Ansible wraps the zipfile in the Python script for two reasons:

  • for compatibility with Python-2.4 and Python-2.6 which have less featureful versions of Python's -m command line switch.
  • so that pipelining will function properly. Pipelining needs to pipe the Python module into the Python interpreter on the remote node. Python understands scripts on stdin but does not understand zip files.

In ziploader, any imports of Python modules from the ansible.module_utils package trigger inclusion of that Python file into the zipfile. Instances of #<<INCLUDE_ANSIBLE_MODULE_COMMON>> in the module are turned into from ansible.module_utils.basic import * and ansible/module-utils/basic.py is then included in the zipfile. Files that are included from module_utils are themselves scanned for imports of other Python modules from module_utils to be included in the zipfile as well.

Warning

At present, Ziploader cannot determine whether an import should be included if it is a relative import. Always use an absolute import that has ansible.module_utils in it to allow ziploader to determine that the file should be included.

Passing args

In module_replacer, module arguments are turned into a JSON-ified string and substituted into the combined module file. In ziploader, the JSON-ified string is passed into the module via stdin. When a ansible.module_utils.basic.AnsibleModule is instantiated, it parses this string and places the args into AnsibleModule.params where it can be accessed by the module's other code.

Passing constants

Currently, there are three constants passed from the controller to the modules: ANSIBLE_VERSION, SELINUX_SPECIAL_FS, and SYSLOG_FACILITY. In module_replacer, ANSIBLE_VERSION and SELINUX_SPECIAL_FS were substituted into the global variables ansible.module_utils.basic.ANSIBLE_VERSION and ansible.module_utils.basic.SELINUX_SPECIAL_FS. SYSLOG_FACILITY didn't get placed into a variable. Instead, any occurrences of the string syslog.LOG_USER in the combined module file were replaced with syslog. followed by the string contained in SYSLOG_FACILITY. All of these have changed in ziploader.
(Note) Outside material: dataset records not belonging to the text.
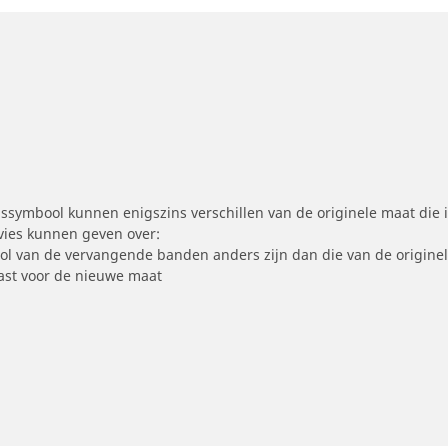
symbool kunnen enigszins verschillen van de originele maat die i
dvies kunnen geven over:
ool van de vervangende banden anders zijn dan die van de origine
st voor de nieuwe maat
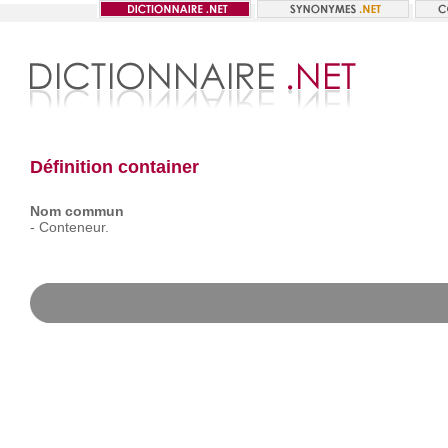
Définition container
Nom commun
-
Conteneur.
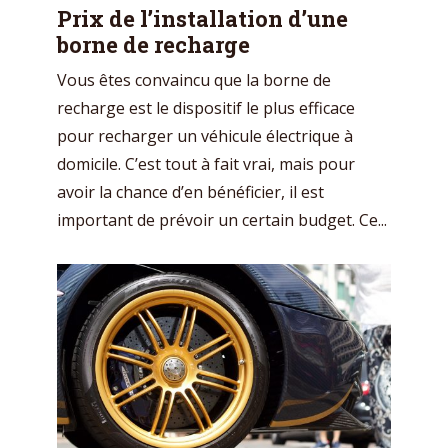
Prix de l’installation d’une
borne de recharge
Vous êtes convaincu que la borne de
recharge est le dispositif le plus efficace
pour recharger un véhicule électrique à
domicile. C’est tout à fait vrai, mais pour
avoir la chance d’en bénéficier, il est
important de prévoir un certain budget. Ce...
The Ansible verison can now be used by a module by importing __version__ from ansible:

from ansible import __version__
module.exit_json({'msg': 'module invoked by ansible %s' % __version__})

For now, ANSIBLE_VERSION is also available at its old location inside of ansible.module_utils.basic, but that will eventually be removed.

SELINUX_SPECIAL_FS and SYSLOG_FACILITY have changed much more. ziploader passes these as part of the JSON-ified argument string via stdin. When ansible.module_utils.basic.AnsibleModule is instantiated, it parses this string and places the constants into AnsibleModule.constants where other code can access it.

Unlike the ANSIBLE_VERSION, where some efforts were made to keep the old backwards compatible globals available, these two constants are not available at their old names. This is a combination of the degree to which these are internal to the needs of module_utils.basic and, in the case of SYSLOG_FACILITY, how hacky and unsafe the previous implementation was.

Porting code from the module_replacer method of getting SYSLOG_FACILITY to the new one is a little more tricky than the other constants and args, due to just how hacky the old way was. Here's an example of using it in the new way:

import syslog
facility_name = module.constants.get('SYSLOG_FACILITY')
facility = getattr(syslog, facility_name)
syslog.openlog(str(module), 0, facility)

Special Considerations

Pipelining

Ansible can transfer a module to a remote machine in one of two ways:

  • it can write out the module to a temporary file on the remote host and then use a second connection to the remote host to execute it with the interpreter that the module needs
  • or it can use what's known as pipelining to execute the module by piping it into the remote interpreter's stdin.

Pipelining only works with modules written in Python at this time because Ansible only knows that Python supports this mode of operation. Supporting pipelining means that whatever format the module payload takes before being sent over the wire must be executable by Python via stdin.